"Sebenarnya dari siapa Kak Isti mendengar bahwa semua orang harus mengungsi ke keraton?" tanya Darma penasaran.
"Bu Ranti, tetangga sebelah." jawab Isti. "Biasanya memang begitu, setiap ada bencana besar, warga Jogjakarta umumnya pergi berlindung ke keraton."
Darma mengangguk-angguk. Keraton memang punya pengaruh yang sangat dalam bagi kehidupan warga Jogjakarta yang masih kental tradisinya. Tapi rasanya wajar juga bila rakyat Jogjakarta mencari perlindungan kepada rajanya, pada pemimpinnya. Itulah gunanya pemimpin.
"Anak-anak di mana, Kak?"
"Tuh, di belakang lagi main."
"Aku mau lihat mereka."
"Iya, lihat sana. Mereka pasti senang ketemu kamu."

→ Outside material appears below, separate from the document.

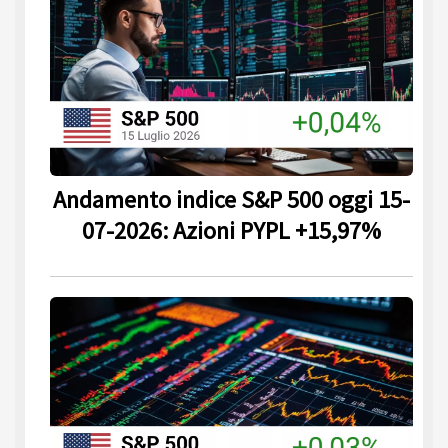
Andamento indice S&P 500 oggi 15-
07-2026: Azioni PYPL +15,97%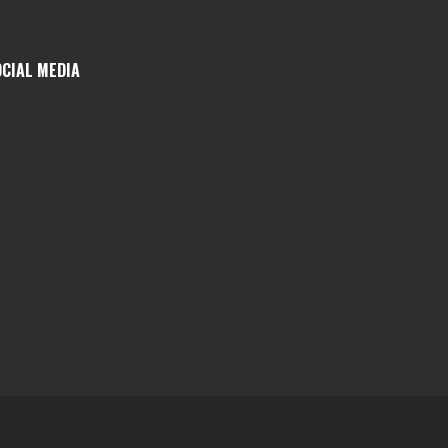
OCIAL MEDIA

Bergegas Darma berjalan ke tempat yang dimaksud Isti. Di belakang kios kontrakan itu memang terdapat halaman yang lumayan luas. Halaman itu merupakan halaman samping rumah induk, tempat pemilik kios itu tinggal. Tempat itu cukup teduh di bawah naungan pohon rambutan dan pohon mangga yang usianya sudah puluhan tahun. Jika pohon-pohon itu berbuah, Tono dan keluarganya pasti kebagian buahnya.
Pak Ranu, pemilik rumah itu, memang baik dan ramah orangnya. Anak-anak suka padanya. Jika Isti mengajak anak-anak ke kios, mereka pasti menghabiskan waktunya di halaman itu, entah bermain dengan Pak Ranu atau bermain sendiri. Pak Ranu yang sudah pensiun dan tinggal hanya dengan istrinya yang juga sudah tua dan jarang beranjak dari tempat tidur itu dengan senang hati menemani, atau sekedar mengawasi anak-anak bermain. Mereka bisa menjadi pengobat rindu pada cucu-cucunya yang tinggal di pulau seberang. Tiga orang anaknya memang mengadu nasib di rantau. Yang sulung bekerja di Palembang, di perkebunan kelapa sawit. Adiknya di Samarinda, menjadi PNS yang kebetulan ditempatkan di sana. Yang bungsu buka usaha kecil-kecilan di Kupang.
"Hai," sapa Darma sesampainya di halaman yang sejuk itu.
Anak-anak yang sedang bermain sudamanda itu menoleh serentak. Begitu tahu siapa yang menyapa, mereka segera meninggalkan permainannya dan berlari menghambur ke pelukan Darma. Darma hampir terjatuh dan dengan kewalahan berusaha mempertahankan keseimbangannya waktu anak-anak menubruknya. Dengan tertawa senang ia memeluk keponakan-keponakannya itu.